● **WORK TASK**: Convert the text read from the pages in all of the records below into a JSON list of strings, with one string for each line and no blank lines. Leave the pictures out of the list.

● **PROVIDED DATA**:
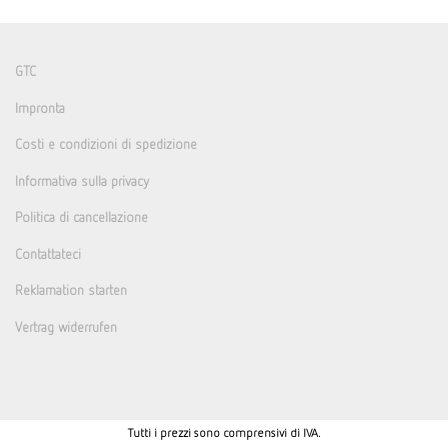
GTC
Impronta
Costi e condizioni di spedizione
Informativa sulla privacy
Politica di cancellazione
Contattateci
Reklamation starten
Vertrag widerrufen
Tutti i prezzi sono comprensivi di IVA.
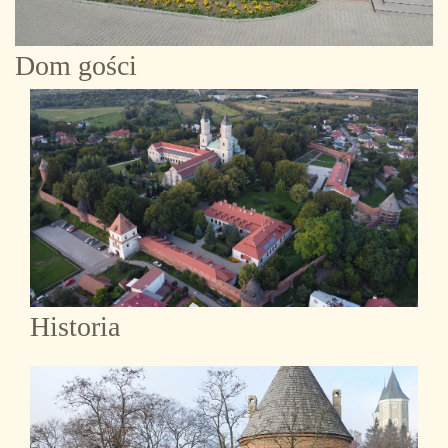
Dom gości
Historia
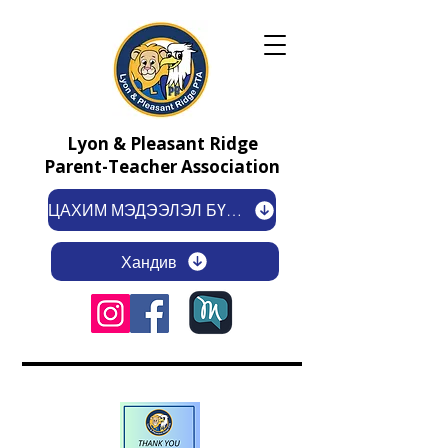
Lyon & Pleasant Ridge
Parent-Teacher Association
ЦАХИМ МЭДЭЭЛЭЛ БҮРТГҮҮЛЭХ
Хандив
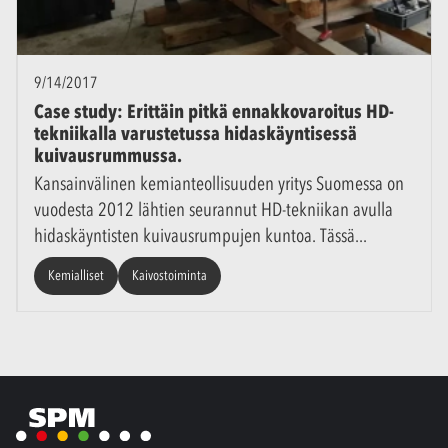
9/14/2017
Case study: Erittäin pitkä ennakkovaroitus HD-
tekniikalla varustetussa hidaskäyntisessä
kuivausrummussa.
Kansainvälinen kemianteollisuuden yritys Suomessa on
vuodesta 2012 lähtien seurannut HD-tekniikan avulla
hidaskäyntisten kuivausrumpujen kuntoa. Tässä
Kemialliset
Kaivostoiminta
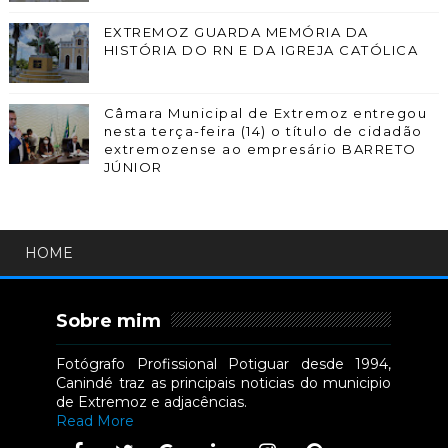
EXTREMOZ GUARDA MEMÓRIA DA
HISTÓRIA DO RN E DA IGREJA CATÓLICA
Câmara Municipal de Extremoz entregou
nesta terça-feira (14) o título de cidadão
extremozense ao empresário BARRETO
JÚNIOR
HOME
Sobre mim
Fotógrafo Profissional Potiguar desde 1994,
Canindé traz as principais noticias do municipio
de Extremoz e adjacências.
Read More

● **EXERCISE ANSWER**:
[
  "GTC",
  "Impronta",
  "Costi e condizioni di spedizione",
  "Informativa sulla privacy",
  "Politica di cancellazione",
  "Contattateci",
  "Reklamation starten",
  "Vertrag widerrufen",
  "Tutti i prezzi sono comprensivi di IVA.",
  "Dom gości",
  "Historia",
  "Lyon & Pleasant Ridge",
  "Parent-Teacher Association",
  "ЦАХИМ МЭДЭЭЛЭЛ БҮРТГҮҮЛЭХ",
  "Хандив",
  "9/14/2017",
  "Case study: Erittäin pitkä ennakkovaroitus HD-",
  "tekniikalla varustetussa hidaskäyntisessä",
  "kuivausrummussa.",
  "Kansainvälinen kemianteollisuuden yritys Suomessa on",
  "vuodesta 2012 lähtien seurannut HD-tekniikan avulla",
  "hidaskäyntisten kuivausrumpujen kuntoa. Tässä",
  "Kemialliset",
  "Kaivostoiminta",
  "EXTREMOZ GUARDA MEMÓRIA DA",
  "HISTÓRIA DO RN E DA IGREJA CATÓLICA",
  "Câmara Municipal de Extremoz entregou",
  "nesta terça-feira (14) o título de cidadão",
  "extremozense ao empresário BARRETO",
  "JÚNIOR",
  "HOME",
  "Sobre mim",
  "Fotógrafo Profissional Potiguar desde 1994,",
  "Canindé traz as principais noticias do municipio",
  "de Extremoz e adjacências.",
  "Read More"
]